The Pentagon had its wake-up call, according to William Lynn, then Assistant Secretary of Defense for Cyber, in 2008 when the Agent.btz worm spread from a forward operations base in the Middle East throughout SIPRNet, the top secret military network. The cleanup effort, labeled Buckshot Yankee, took nine months and involved re-imaging millions of PCs at a cost of $1 billion. We can learn a few things by reading between the lines. In 2008 the Pentagon did not have device control systems deployed. We also know this from the way Bradley Manning ex-filtrated the State Department cables from a SCIF in Iraq by burning them to a Lady Gaga cd via USB port. In addition, we know that the Pentagon did not have the ability to remotely update its PCs as the operation was accomplished locally at each facility.
It is interesting to note that the commander in charge of the Joint Functional Component Command for Network Warfare (JFCC-NW) that first saw Agent.btz crossing SIPRNet was Keith Alexander. As the military and federal government caught “cyber fever” and scrambled to shore-up defences there was also a land grab to claim the cyber domain. Then-Secretary of Defense Robert Gates addressed the scramble, directing the Air Force and Navy to stand aside and then combining JFCC-NW and the Joint Task Force- Global Network Operations (JTF-GNO, also led by Alexander). Gates eventually appointing Alexander to head U.S. Cyber Command (in addition to the NSA), which became operational October 31, 2010.

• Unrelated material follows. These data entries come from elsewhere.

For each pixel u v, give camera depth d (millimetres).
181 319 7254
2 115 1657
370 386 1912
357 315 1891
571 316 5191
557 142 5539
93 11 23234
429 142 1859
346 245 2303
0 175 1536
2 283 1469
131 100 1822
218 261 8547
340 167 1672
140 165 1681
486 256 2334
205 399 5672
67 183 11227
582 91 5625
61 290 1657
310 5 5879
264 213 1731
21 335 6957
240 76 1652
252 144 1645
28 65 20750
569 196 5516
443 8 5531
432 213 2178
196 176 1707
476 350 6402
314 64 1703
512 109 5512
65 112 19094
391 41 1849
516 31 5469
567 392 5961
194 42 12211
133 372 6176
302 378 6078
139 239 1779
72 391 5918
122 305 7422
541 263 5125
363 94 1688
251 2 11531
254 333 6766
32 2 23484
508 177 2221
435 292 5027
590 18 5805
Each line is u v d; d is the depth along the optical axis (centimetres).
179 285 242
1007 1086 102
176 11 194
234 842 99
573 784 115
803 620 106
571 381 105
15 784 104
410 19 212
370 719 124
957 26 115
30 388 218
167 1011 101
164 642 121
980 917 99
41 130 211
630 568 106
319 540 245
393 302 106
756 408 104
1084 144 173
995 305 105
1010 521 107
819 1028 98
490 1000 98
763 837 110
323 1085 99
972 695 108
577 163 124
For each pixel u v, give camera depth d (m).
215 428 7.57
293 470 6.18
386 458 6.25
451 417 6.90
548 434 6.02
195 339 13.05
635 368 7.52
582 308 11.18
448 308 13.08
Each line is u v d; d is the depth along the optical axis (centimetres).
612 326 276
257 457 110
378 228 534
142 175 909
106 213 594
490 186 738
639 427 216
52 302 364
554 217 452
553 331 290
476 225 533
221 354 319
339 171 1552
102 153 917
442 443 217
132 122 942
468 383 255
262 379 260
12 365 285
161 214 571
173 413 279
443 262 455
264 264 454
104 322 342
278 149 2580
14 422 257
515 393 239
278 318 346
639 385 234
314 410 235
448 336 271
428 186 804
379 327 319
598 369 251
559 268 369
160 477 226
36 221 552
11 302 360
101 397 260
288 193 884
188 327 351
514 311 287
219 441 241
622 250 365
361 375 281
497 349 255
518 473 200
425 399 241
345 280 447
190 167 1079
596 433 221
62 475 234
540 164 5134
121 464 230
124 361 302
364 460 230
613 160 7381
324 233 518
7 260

But the parallel between the Pentagon and the measures that industry has been taking to address the rise of cybercrime, espionage, and attack, continues. The Pentagon came to the game late and reacted with uncommon speed to the threats that accompanied a move to NCW, but with one glaring omission.
Software assurance, the practice of designing and testing software to exclude vulnerabilities, has been apparently neglected completely by the Pentagon and the defense contractors that supply it with precision weapons, ISR, and command-and-control capabilities. With the famous Trustworthy Computing Memo written by Bill Gates, Microsoft embarked on a massive SA effort in 2002 when it became apparent that vulnerabilities in Windows and its applications represented an existential threat to its market. Software development was halted for a full year as every engineer was trained in the methods of code scanning and secure software design practices. While not perfect, that effort paid off eventually. A decade later, the latest versions of Windows are relatively good.
The Pentagon made a mistake common to many manufacturers. They assumed that because their systems were proprietary and distribution was controlled there would be no hacking, no vulnerabilities discovered, and no patch-management cycles to fix them. This is security by obscurity, an approach that always fails over time.
Evidence of the lack of software assurance within the defense industrial base abounds. Drones in Iraq and Afghanistan sent their video feeds in the clear; something discovered when insurgent laptops were captured with drone videos on them. There is apparently no verification of GPS signal authenticity as drones have been captured by both Iran and North Korea by overwhelming GPS signals with spoofed information. And encryption keys are apparently accessible on those captured drones.
In one experiment run by the Air Force, three million lines of proprietary code were scanned for vulnerabilities. They found one “software vulnerability” per eight lines of code, one high vulnerability” per 31 lines of code, and one critical vulnerability” per 70 lines of source code.
Cyberwar is Here
Modern precision-weapon systems rely on software for target acquisition and flight control. The F-35 Joint Strike Fighter, the most sophisticated weapons platform ever built, contains 9 million lines of code with another 15 million lines of code in the logistics support system required to supply it with spare parts. Apply the above number for vulnerabilities and there exists potentially 128,000 critical vulnerabilities in the most expensive fighter jet in the U.S.’s arsenal.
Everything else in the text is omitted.